Content starts

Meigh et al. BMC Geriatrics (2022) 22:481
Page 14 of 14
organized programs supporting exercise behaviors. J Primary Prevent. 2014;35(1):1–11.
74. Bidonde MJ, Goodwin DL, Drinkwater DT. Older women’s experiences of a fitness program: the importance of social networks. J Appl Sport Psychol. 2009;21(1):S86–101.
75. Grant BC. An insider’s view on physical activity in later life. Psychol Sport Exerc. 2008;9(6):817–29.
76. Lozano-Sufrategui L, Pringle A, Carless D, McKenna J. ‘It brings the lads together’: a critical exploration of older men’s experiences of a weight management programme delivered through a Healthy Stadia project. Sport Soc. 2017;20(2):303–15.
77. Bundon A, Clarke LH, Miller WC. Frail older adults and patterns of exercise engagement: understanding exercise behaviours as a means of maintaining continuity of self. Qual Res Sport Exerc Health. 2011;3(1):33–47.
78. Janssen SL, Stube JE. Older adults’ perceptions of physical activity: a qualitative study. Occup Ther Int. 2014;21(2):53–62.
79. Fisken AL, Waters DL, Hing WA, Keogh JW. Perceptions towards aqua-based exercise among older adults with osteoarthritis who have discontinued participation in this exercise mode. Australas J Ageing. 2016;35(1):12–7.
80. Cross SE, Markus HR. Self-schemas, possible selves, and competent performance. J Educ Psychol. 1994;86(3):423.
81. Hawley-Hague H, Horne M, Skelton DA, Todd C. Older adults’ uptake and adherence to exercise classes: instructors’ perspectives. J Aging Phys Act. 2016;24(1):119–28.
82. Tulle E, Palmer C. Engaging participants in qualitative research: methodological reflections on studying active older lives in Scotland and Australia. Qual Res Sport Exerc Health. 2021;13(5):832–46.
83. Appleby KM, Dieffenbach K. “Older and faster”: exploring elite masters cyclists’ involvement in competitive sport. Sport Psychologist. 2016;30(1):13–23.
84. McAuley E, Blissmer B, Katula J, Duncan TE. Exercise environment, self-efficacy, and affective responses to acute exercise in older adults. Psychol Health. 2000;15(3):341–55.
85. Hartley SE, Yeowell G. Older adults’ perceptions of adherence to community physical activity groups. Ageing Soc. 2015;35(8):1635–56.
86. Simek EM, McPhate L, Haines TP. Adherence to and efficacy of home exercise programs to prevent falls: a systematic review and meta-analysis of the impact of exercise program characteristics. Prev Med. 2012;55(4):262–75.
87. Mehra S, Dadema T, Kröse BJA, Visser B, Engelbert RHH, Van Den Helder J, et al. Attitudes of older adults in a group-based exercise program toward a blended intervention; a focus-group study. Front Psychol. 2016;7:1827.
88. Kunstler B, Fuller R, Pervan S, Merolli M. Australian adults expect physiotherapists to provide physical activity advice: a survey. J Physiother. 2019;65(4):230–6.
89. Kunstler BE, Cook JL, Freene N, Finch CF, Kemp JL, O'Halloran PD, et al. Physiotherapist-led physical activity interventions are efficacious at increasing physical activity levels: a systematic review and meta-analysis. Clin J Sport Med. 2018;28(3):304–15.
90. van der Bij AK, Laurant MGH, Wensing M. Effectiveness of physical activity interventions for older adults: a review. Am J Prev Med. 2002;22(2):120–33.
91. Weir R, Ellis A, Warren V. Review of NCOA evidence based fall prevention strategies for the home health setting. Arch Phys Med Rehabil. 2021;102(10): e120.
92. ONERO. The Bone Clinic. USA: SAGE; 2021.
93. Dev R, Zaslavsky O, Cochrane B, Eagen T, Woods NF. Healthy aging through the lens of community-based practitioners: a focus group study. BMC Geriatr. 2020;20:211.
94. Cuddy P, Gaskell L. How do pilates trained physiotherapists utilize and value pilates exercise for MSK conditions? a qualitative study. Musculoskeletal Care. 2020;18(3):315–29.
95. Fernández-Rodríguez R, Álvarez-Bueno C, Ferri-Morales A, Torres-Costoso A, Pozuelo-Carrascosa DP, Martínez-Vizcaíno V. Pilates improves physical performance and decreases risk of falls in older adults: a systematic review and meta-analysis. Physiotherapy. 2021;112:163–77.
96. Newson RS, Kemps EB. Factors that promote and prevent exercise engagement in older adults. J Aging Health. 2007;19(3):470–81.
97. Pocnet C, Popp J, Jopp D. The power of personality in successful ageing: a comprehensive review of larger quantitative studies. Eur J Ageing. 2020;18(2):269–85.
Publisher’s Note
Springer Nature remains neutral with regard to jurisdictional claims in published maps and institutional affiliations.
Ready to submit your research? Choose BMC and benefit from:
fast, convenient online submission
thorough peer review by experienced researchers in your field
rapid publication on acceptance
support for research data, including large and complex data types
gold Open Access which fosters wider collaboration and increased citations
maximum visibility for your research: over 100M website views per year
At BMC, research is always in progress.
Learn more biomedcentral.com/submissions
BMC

Content ends

» TO DO:
Take the lines above from the one containing "97. Pocnet C, Popp" down to the one containing "Publisher’s Note", and transcribe them exactly, both ends included.

» RESPONSE AREA:
97. Pocnet C, Popp J, Jopp D. The power of personality in successful ageing: a comprehensive review of larger quantitative studies. Eur J Ageing. 2020;18(2):269–85.
Publisher’s Note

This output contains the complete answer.